Lições amargas

Uma guerra estava em andamento. Havia muita especulação, mas não se conhecia os motivos. O mestre Farkas estava atrasado para a aula e isso deu um tempo para Eduard e Tíghas colocarem alguns assuntos em dia.

— Olha lá, Tíghas... Lá vai aquele idiota do Tarpin.

Tarpin cercou Arifa para contar vantagens sobre como era bom morar no palácio. Ela perguntou coisas a respeito do príncipe Edward.

— Cai na real, Arifa! A filha de um cavaleiro não tem nascimento elevado o suficiente para ser uma pretendente do príncipe.

Ela corou, e retrucou raivosa — E quem disse que eu quero alguma coisa com alguém da nobreza? Só estava perguntando por curiosidade... — mentiu.

Tarpin deu uma gargalhada alta e teatral. — Sei! Olha, Edwain está fora do seu alcance, mas agora eu também sou praticamente um príncipe. Eu poderia tê-la como uma de minhas concubinas... O que me diz?

Arifa bufou, chutou a canela de Tarpin e foi ligeiro para o canto do pátio.

Tarpin riu sem graça e comentou alto, como se fosse o centro de atenções da classe — Mulheres! Vai entender?

Ele deu uma olhadela raivosa para Eduard e Tíghas e foi para outro canto conversar com Francel.

— Olha só aquele bosta, Ed. devia ter concordado em empacotá o sujeito.

— Eu vou lá falar com a Arifa.

Tíghas o deteve.

— Vai não Ed. Isso vai só piorá as coisa pro cê. Uma hora dessa o desgraçado vai te apunhalá pelas costa, tô falano... Seja como Edwain, ou como Eduard. Se prepara que ele tá aprontano alguma pra cima d'ocê. Já vi outros alunos olhando ocê enviesado. Tão querendo te pegá só porque é de Whiteleaf.

— Eu nem acredito que estamos aqui, tendo aulas enquanto uma guerra está acontecendo lá fora. Eu acho que o Mestre Farkas nem vem. Acho que vão cancelar todas as aulas, isso sim.

— Pode . Ontem escutei umas coisas na taverna. Diz que Tanir também foi toda queimada. E que as tropa do Rei Aaron tão cercano Situr.

— É verdade. Eles querem quebrar o abastecimento de Kamanesh. Nós não temos muito excesso. Tudo depende do que vem do interior. Nossa tropa principal vai partir hoje. Ontem, no palácio, estavam discutindo os detalhes. Eu vou te contar, mas é para ficar de bico fechado.

Tíghas concordou com um aceno.

— Ontem chegaram tropas de Jenesh, Greenfield e Upperwoods. Hoje vão chegar mais homens de Waterbridge e de Lersh. Juntado com as tropas aqui de Kamanesh, estaríamos em superioridade de quatro para um. O general quer fazer um avanço massivo e esmagar as tropas de Whiteleaf. Eu sugeri que enviassem apenas metade das tropas, mas não me deram ouvidos. Penso que há muitos espiões aqui... Está parecendo uma solução fácil demais. Kamanesh ficará desguarnecida.

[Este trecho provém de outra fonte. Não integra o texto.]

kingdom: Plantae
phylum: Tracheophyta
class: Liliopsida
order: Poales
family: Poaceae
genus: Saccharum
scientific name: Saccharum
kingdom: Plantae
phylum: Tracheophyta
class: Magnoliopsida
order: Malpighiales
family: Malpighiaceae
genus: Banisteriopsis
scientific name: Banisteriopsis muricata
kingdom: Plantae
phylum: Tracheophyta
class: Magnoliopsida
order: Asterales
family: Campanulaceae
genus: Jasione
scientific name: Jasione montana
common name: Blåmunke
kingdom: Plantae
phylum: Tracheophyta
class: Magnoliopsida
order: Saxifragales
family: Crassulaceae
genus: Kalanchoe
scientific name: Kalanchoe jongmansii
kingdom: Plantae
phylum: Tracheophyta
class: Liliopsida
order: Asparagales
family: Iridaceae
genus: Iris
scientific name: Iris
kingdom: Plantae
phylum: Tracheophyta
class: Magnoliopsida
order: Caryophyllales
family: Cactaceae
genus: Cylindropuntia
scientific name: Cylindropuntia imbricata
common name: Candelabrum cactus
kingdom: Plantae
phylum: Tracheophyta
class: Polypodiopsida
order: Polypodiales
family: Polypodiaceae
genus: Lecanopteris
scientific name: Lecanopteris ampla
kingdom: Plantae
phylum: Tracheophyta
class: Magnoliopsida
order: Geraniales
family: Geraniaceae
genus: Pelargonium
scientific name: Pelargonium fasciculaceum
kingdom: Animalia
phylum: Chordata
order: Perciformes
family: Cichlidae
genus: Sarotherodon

Tendi... Ouvi dizê que o Rei deles tem pacto com demônios e que quer também tomá Lacoresh... O desgraçado quer ser o comandante de tudo.

— É, mas esse negócio de demônios... Tenho uma outra ideia a respeito. E se os demônios tiverem se infiltrado em Whiteleaf? O maldito Vanush que anda assassinando no palácio ainda não foi pego.

— Lacoresh tomou partido?

— Não me surpreenderia se eles estiverem por trás de tudo. Eles vão nos pressionar para a ajoelhar de novo para eles. Ajoelhar para a Real Santa Igreja.

— É mas...

Um funcionário da academia entrou no pátio e anunciou.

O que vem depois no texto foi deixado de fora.